Nicole Fishbein

Cryptovirology: Second Guessing The Cryptographic Underpinnings of Modern Ransomware

Ransomware has permeated our everyday lives to the point of becoming a household term, featured prominently in news headlines, and even entwined with international politics. However, it is crucial not to overlook the technical intricacies that make ransomware both intriguing and highly effective—the cryptographic foundations that enable attackers to seize files and hold them hostage until a ransom is paid. Surprisingly, implementing cryptography effectively remains a challenging task. In this talk, we will delve into the nitty-gritty details of the cryptographic implementations utilized in modern ransomware and shed light on their inherent flaws.

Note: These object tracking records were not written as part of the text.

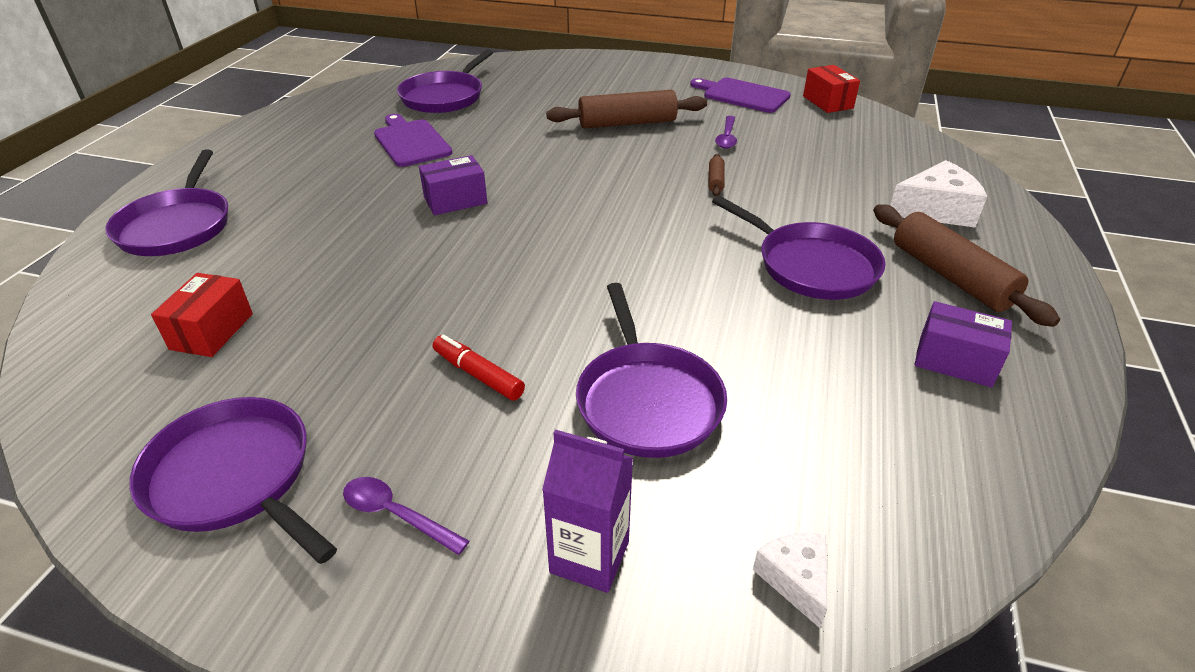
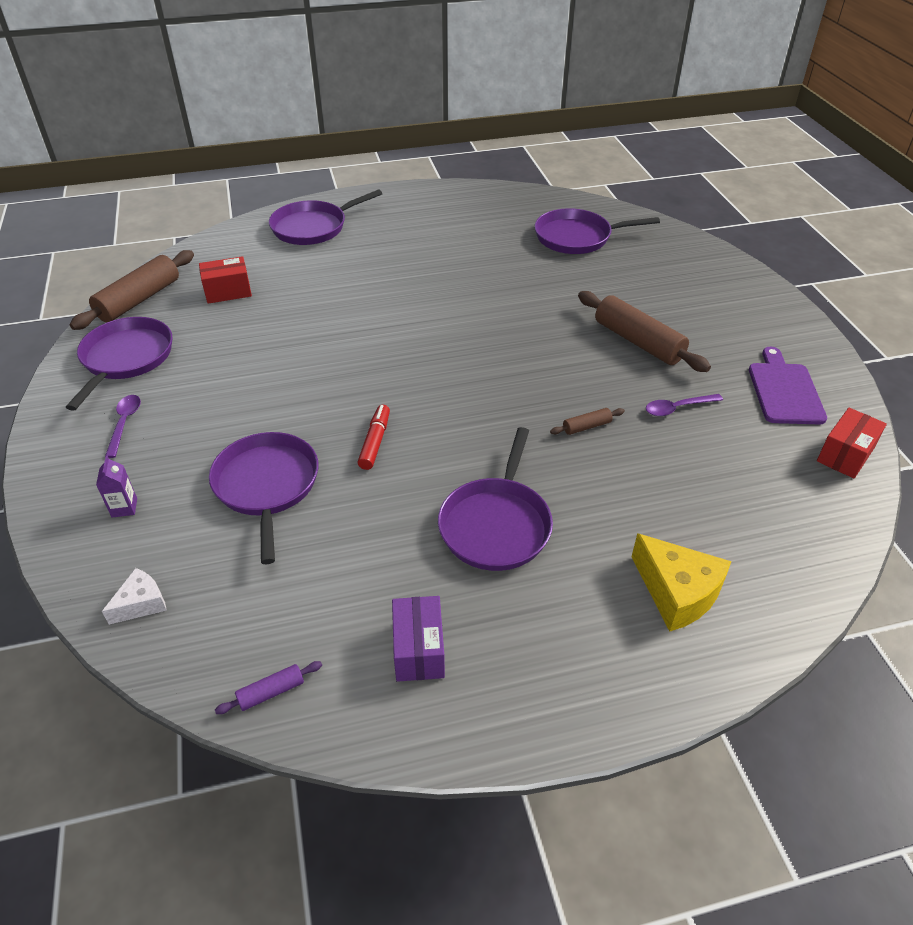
camera: 60 degrees right, 5 degrees up
(411, 142) = (492, 256): purple cutting board -> none
(455, 200) = (431, 310): purple box -> none
(478, 374) = (249, 403): red marker -> red marker (375, 442)
(589, 557) = (124, 508): purple carton -> purple carton, size x0.59
(647, 401) = (266, 485): purple pan -> purple pan turned 120 degrees clockwise
(935, 210) = (677, 592): white cheese -> yellow cheese
(950, 276) = (554, 625): brown rolling pin -> brown rolling pin (139, 300)
(984, 486) = (271, 692): none -> purple rolling pin

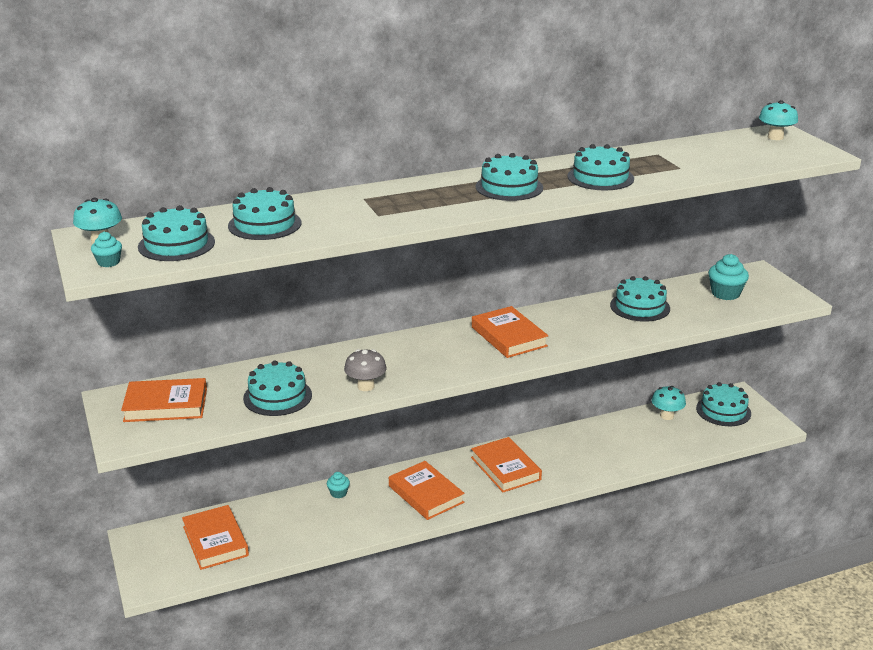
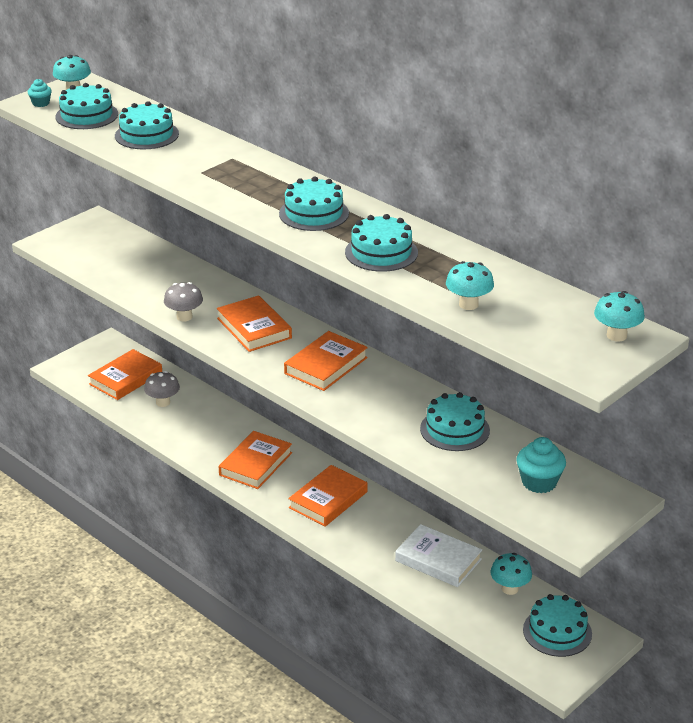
camera: 65 degrees right, 5 degrees up
(166, 405) = (99, 242): orange book -> orange book (254, 328)
(277, 396) = (142, 283): turquoise cake -> none
(280, 526) = (163, 402): none -> grey mushroom
(338, 493) = (225, 416): turquoise cupcake -> none
(616, 437) = (438, 560): none -> white book
(705, 167) = (468, 304): none -> turquoise mushroom

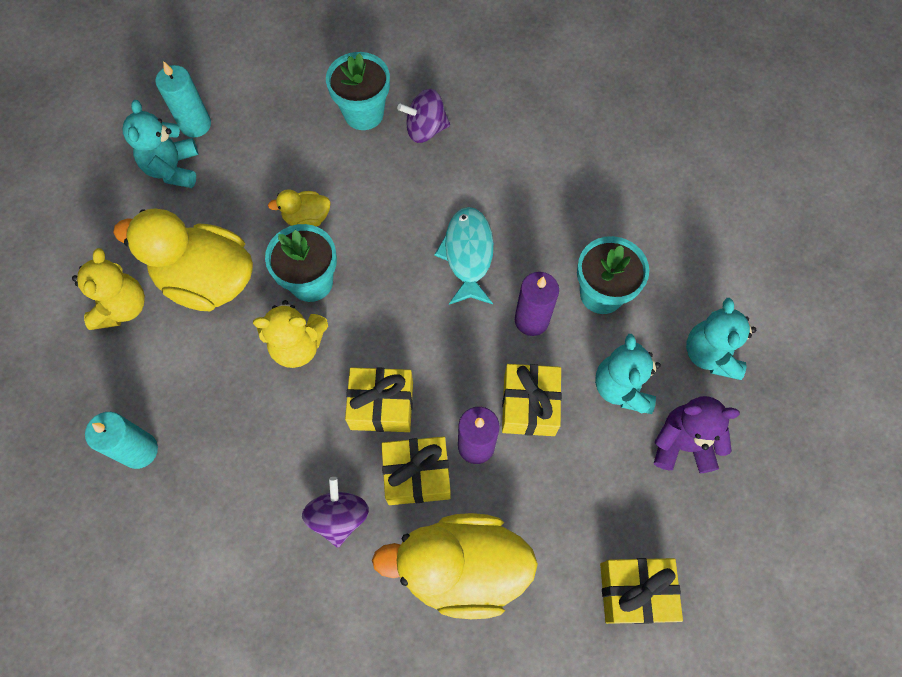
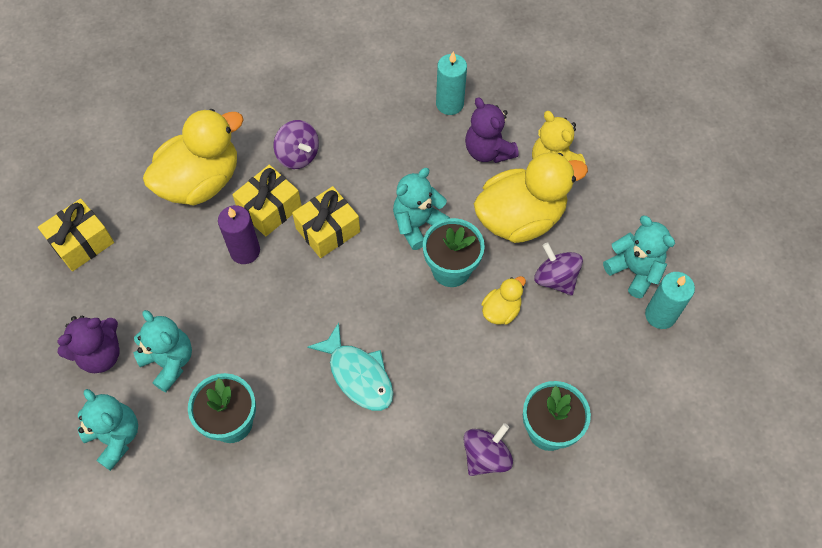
camera: 140 degrees right, 5 degrees down
(162, 367) = (488, 151): none -> purple teddy bear
(238, 209) = (555, 278): none -> purple spinning top
(298, 345) = (417, 224): yellow teddy bear -> turquoise teddy bear
(529, 405) = (228, 301): yellow gift -> none
(531, 320) = (270, 361): purple candle -> none

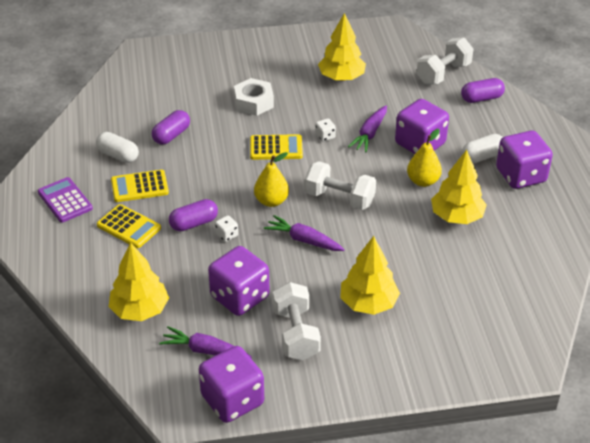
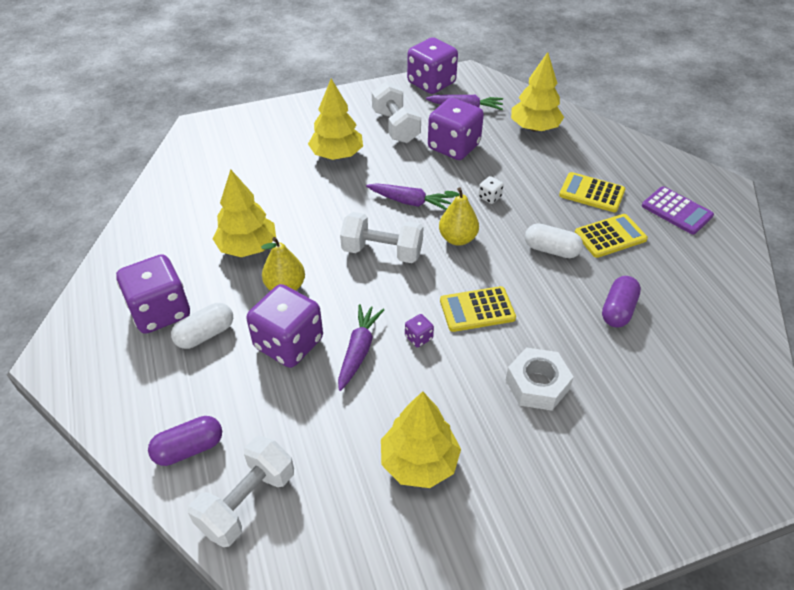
camera: 170 degrees right, 5 degrees up
(118, 155) = (662, 272): white capsule -> white capsule (551, 250)
(194, 223) = (528, 204): purple capsule -> none
(325, 136) = (418, 337): white dice -> purple dice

Through engaging visualizations and occasional explanations in ELI5 terms, we will keep you awake through the math for long enough to discuss the strengths, weaknesses, and, most importantly, the inevitable failures of these implementations. Our focus will center around utilizing the Hybrid Cryptosystem in the context of XData ransomware and the flaws found in the QNAPCrypt key generation algorithm. Furthermore, we will delve into recent ransomware strains, exposing cryptographic flaws that render their effectiveness. Ultimately, we will question whether we can trust these ransomware creators to implement robust cryptography when even we often hesitate to do so ourselves.

Nicole Fishbein is a security researcher and malware analyst at Intezer who served as an embedded researcher in the Israel Defense Forces (IDF) Intelligence Corps. Nicole has been part of research that discovered phishing campaigns, undetected malware, and attacks on Linux-based cloud environments.